> What the task asks
Each line of the material must be repeated precisely, with the pictures left out.

>>>

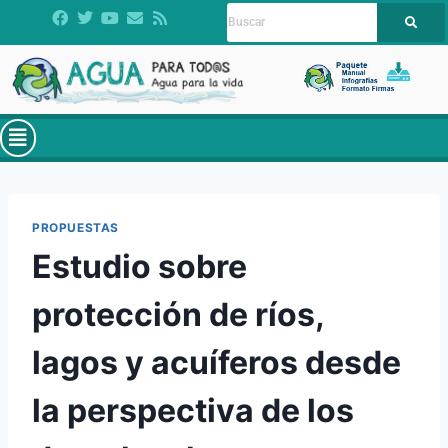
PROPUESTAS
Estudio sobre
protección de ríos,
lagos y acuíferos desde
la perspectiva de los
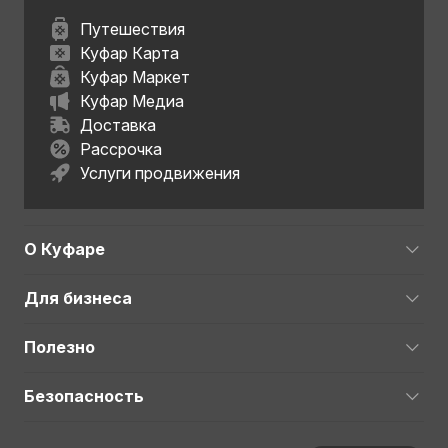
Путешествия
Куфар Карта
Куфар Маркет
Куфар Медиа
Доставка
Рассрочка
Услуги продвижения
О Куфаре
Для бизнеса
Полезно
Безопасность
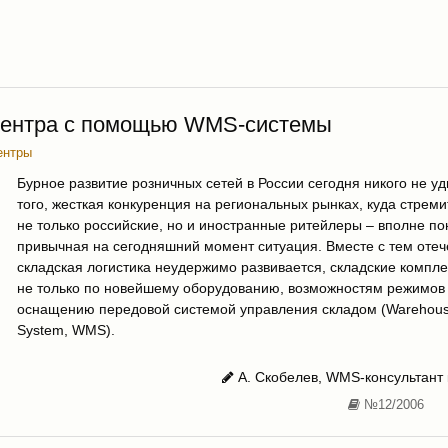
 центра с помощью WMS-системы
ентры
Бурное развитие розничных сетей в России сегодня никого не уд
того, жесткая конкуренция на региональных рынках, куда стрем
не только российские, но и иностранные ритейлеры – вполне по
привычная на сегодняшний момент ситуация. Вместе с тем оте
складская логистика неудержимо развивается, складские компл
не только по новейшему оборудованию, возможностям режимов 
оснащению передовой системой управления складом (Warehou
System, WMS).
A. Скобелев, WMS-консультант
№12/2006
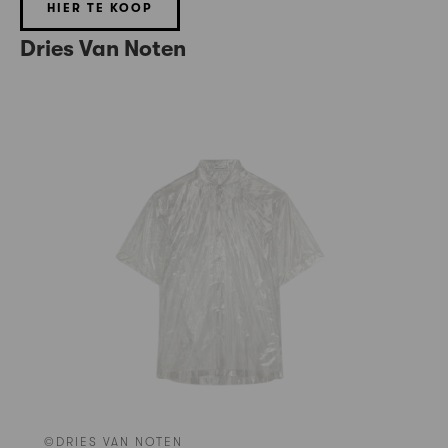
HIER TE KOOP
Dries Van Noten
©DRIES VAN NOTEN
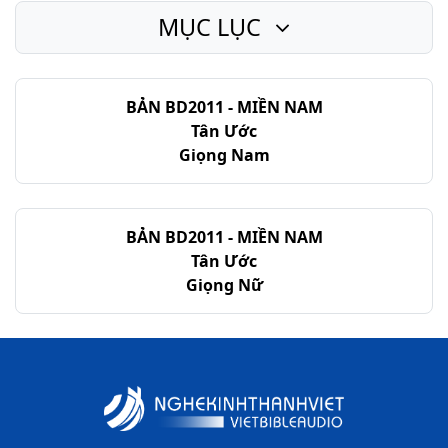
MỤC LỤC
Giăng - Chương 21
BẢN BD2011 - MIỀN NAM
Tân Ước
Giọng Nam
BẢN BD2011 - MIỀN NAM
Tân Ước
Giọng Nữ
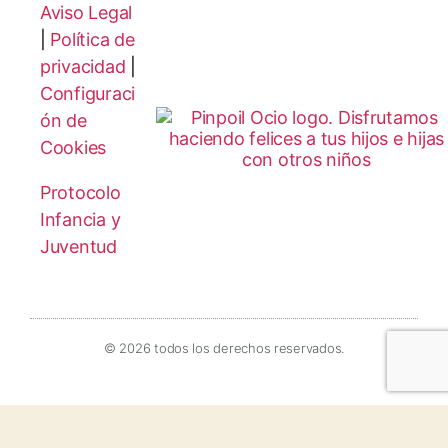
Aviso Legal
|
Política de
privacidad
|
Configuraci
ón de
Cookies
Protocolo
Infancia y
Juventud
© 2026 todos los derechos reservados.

<<<

> Task result
PROPUESTAS
Estudio sobre
protección de ríos,
lagos y acuíferos desde
la perspectiva de los
Путешествия
Куфар Карта
Куфар Маркет
Куфар Медиа
Доставка
Рассрочка
Услуги продвижения
О Куфаре
Для бизнеса
Полезно
Безопасность
 центра с помощью WMS-системы
ентры
Бурное развитие розничных сетей в России сегодня никого не уд
того, жесткая конкуренция на региональных рынках, куда стрем
не только российские, но и иностранные ритейлеры – вполне по
привычная на сегодняшний момент ситуация. Вместе с тем оте
складская логистика неудержимо развивается, складские компл
не только по новейшему оборудованию, возможностям режимов 
оснащению передовой системой управления складом (Warehou
System, WMS).
A. Скобелев, WMS-консультант
№12/2006
HIER TE KOOP
Dries Van Noten
©DRIES VAN NOTEN
MỤC LỤC
Giăng - Chương 21
BẢN BD2011 - MIỀN NAM
Tân Ước
Giọng Nam
BẢN BD2011 - MIỀN NAM
Tân Ước
Giọng Nữ
Aviso Legal
|
Política de
privacidad
|
Configuraci
ón de
Cookies
Protocolo
Infancia y
Juventud
© 2026 todos los derechos reservados.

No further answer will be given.